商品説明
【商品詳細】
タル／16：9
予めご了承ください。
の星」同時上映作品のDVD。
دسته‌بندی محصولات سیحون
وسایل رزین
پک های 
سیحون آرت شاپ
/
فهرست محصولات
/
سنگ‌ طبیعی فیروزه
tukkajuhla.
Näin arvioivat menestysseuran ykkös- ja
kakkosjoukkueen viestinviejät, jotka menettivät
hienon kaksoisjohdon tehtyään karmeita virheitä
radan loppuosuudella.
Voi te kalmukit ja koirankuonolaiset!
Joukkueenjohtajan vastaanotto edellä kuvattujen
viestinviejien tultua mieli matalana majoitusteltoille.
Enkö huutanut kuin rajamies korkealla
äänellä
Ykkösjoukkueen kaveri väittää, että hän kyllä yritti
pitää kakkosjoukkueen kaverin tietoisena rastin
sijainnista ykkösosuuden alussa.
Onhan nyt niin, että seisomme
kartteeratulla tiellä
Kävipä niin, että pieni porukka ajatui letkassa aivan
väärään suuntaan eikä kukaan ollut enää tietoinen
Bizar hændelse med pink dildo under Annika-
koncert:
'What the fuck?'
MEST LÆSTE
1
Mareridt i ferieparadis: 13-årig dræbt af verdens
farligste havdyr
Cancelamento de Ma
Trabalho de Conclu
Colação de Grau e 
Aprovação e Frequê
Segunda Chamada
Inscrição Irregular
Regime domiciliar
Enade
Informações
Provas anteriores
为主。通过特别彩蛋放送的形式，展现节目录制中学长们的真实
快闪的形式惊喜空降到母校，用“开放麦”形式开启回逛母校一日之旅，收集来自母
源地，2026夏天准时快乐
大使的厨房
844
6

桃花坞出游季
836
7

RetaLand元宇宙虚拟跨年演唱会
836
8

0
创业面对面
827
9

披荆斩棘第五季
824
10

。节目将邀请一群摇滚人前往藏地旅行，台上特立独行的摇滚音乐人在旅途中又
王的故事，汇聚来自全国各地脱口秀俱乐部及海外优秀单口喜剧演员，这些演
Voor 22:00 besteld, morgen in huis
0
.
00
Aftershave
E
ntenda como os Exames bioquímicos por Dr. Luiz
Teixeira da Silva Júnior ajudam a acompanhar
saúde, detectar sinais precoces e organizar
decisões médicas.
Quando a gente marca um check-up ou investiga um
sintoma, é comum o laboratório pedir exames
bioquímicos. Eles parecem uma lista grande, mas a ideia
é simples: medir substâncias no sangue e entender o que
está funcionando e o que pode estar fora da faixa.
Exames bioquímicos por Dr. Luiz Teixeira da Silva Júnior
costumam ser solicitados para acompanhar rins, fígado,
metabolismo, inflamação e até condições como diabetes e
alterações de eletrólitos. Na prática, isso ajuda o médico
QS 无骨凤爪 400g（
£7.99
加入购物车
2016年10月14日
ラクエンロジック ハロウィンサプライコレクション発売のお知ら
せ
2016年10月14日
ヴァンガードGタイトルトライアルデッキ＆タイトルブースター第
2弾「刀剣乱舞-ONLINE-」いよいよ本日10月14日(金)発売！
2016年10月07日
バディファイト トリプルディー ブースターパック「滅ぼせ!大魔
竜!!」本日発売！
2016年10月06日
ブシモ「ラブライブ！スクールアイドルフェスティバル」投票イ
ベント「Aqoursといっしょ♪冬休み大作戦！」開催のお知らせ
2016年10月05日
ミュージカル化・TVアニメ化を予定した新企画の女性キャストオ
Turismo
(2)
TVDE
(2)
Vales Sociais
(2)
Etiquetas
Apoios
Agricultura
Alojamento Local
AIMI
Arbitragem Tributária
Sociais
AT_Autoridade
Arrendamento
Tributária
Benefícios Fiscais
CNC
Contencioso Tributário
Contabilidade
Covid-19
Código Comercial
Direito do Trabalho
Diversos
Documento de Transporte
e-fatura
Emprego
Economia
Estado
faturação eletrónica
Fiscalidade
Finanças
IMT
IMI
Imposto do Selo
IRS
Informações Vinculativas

What you should do >> Rename every occurrence of "Tributária" to "Fiscal" throughout the data above, and give all of its lines again with nothing else changed.

Exercise output >>
商品説明
【商品詳細】
タル／16：9
予めご了承ください。
の星」同時上映作品のDVD。
دسته‌بندی محصولات سیحون
وسایل رزین
پک های 
سیحون آرت شاپ
/
فهرست محصولات
/
سنگ‌ طبیعی فیروزه
tukkajuhla.
Näin arvioivat menestysseuran ykkös- ja
kakkosjoukkueen viestinviejät, jotka menettivät
hienon kaksoisjohdon tehtyään karmeita virheitä
radan loppuosuudella.
Voi te kalmukit ja koirankuonolaiset!
Joukkueenjohtajan vastaanotto edellä kuvattujen
viestinviejien tultua mieli matalana majoitusteltoille.
Enkö huutanut kuin rajamies korkealla
äänellä
Ykkösjoukkueen kaveri väittää, että hän kyllä yritti
pitää kakkosjoukkueen kaverin tietoisena rastin
sijainnista ykkösosuuden alussa.
Onhan nyt niin, että seisomme
kartteeratulla tiellä
Kävipä niin, että pieni porukka ajatui letkassa aivan
väärään suuntaan eikä kukaan ollut enää tietoinen
Bizar hændelse med pink dildo under Annika-
koncert:
'What the fuck?'
MEST LÆSTE
1
Mareridt i ferieparadis: 13-årig dræbt af verdens
farligste havdyr
Cancelamento de Ma
Trabalho de Conclu
Colação de Grau e 
Aprovação e Frequê
Segunda Chamada
Inscrição Irregular
Regime domiciliar
Enade
Informações
Provas anteriores
为主。通过特别彩蛋放送的形式，展现节目录制中学长们的真实
快闪的形式惊喜空降到母校，用“开放麦”形式开启回逛母校一日之旅，收集来自母
源地，2026夏天准时快乐
大使的厨房
844
6

桃花坞出游季
836
7

RetaLand元宇宙虚拟跨年演唱会
836
8

0
创业面对面
827
9

披荆斩棘第五季
824
10

。节目将邀请一群摇滚人前往藏地旅行，台上特立独行的摇滚音乐人在旅途中又
王的故事，汇聚来自全国各地脱口秀俱乐部及海外优秀单口喜剧演员，这些演
Voor 22:00 besteld, morgen in huis
0
.
00
Aftershave
E
ntenda como os Exames bioquímicos por Dr. Luiz
Teixeira da Silva Júnior ajudam a acompanhar
saúde, detectar sinais precoces e organizar
decisões médicas.
Quando a gente marca um check-up ou investiga um
sintoma, é comum o laboratório pedir exames
bioquímicos. Eles parecem uma lista grande, mas a ideia
é simples: medir substâncias no sangue e entender o que
está funcionando e o que pode estar fora da faixa.
Exames bioquímicos por Dr. Luiz Teixeira da Silva Júnior
costumam ser solicitados para acompanhar rins, fígado,
metabolismo, inflamação e até condições como diabetes e
alterações de eletrólitos. Na prática, isso ajuda o médico
QS 无骨凤爪 400g（
£7.99
加入购物车
2016年10月14日
ラクエンロジック ハロウィンサプライコレクション発売のお知ら
せ
2016年10月14日
ヴァンガードGタイトルトライアルデッキ＆タイトルブースター第
2弾「刀剣乱舞-ONLINE-」いよいよ本日10月14日(金)発売！
2016年10月07日
バディファイト トリプルディー ブースターパック「滅ぼせ!大魔
竜!!」本日発売！
2016年10月06日
ブシモ「ラブライブ！スクールアイドルフェスティバル」投票イ
ベント「Aqoursといっしょ♪冬休み大作戦！」開催のお知らせ
2016年10月05日
ミュージカル化・TVアニメ化を予定した新企画の女性キャストオ
Turismo
(2)
TVDE
(2)
Vales Sociais
(2)
Etiquetas
Apoios
Agricultura
Alojamento Local
AIMI
Arbitragem Fiscal
Sociais
AT_Autoridade
Arrendamento
Fiscal
Benefícios Fiscais
CNC
Contencioso Tributário
Contabilidade
Covid-19
Código Comercial
Direito do Trabalho
Diversos
Documento de Transporte
e-fatura
Emprego
Economia
Estado
faturação eletrónica
Fiscalidade
Finanças
IMT
IMI
Imposto do Selo
IRS
Informações Vinculativas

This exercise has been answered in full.